:: WORK REQUEST ::
In the records below, copy out the lines verbatim, starting with the line containing "781.608.7137" and ending after the line containing "permission. Gibson Sotheby’s".

:: RECORD EXTRACTS ::

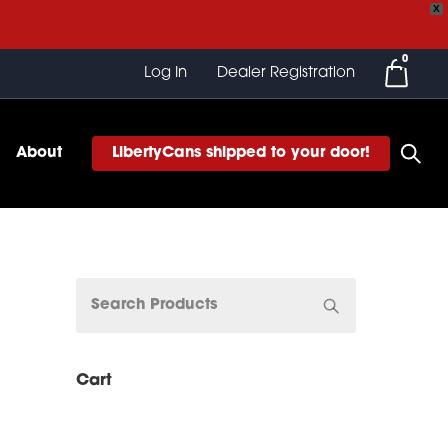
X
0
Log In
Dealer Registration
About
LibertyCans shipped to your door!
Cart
==
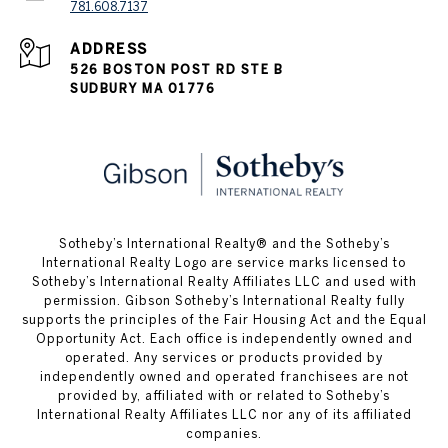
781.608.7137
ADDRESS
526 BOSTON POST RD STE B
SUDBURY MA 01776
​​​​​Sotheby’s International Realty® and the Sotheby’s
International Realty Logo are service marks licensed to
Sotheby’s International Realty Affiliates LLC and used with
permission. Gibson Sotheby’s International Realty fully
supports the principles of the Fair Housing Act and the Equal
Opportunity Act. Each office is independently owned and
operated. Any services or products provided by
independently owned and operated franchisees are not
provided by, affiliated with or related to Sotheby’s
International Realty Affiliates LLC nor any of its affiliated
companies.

:: REPLY ::
781.608.7137
ADDRESS
526 BOSTON POST RD STE B
SUDBURY MA 01776
​​​​​Sotheby’s International Realty® and the Sotheby’s
International Realty Logo are service marks licensed to
Sotheby’s International Realty Affiliates LLC and used with
permission. Gibson Sotheby’s International Realty fully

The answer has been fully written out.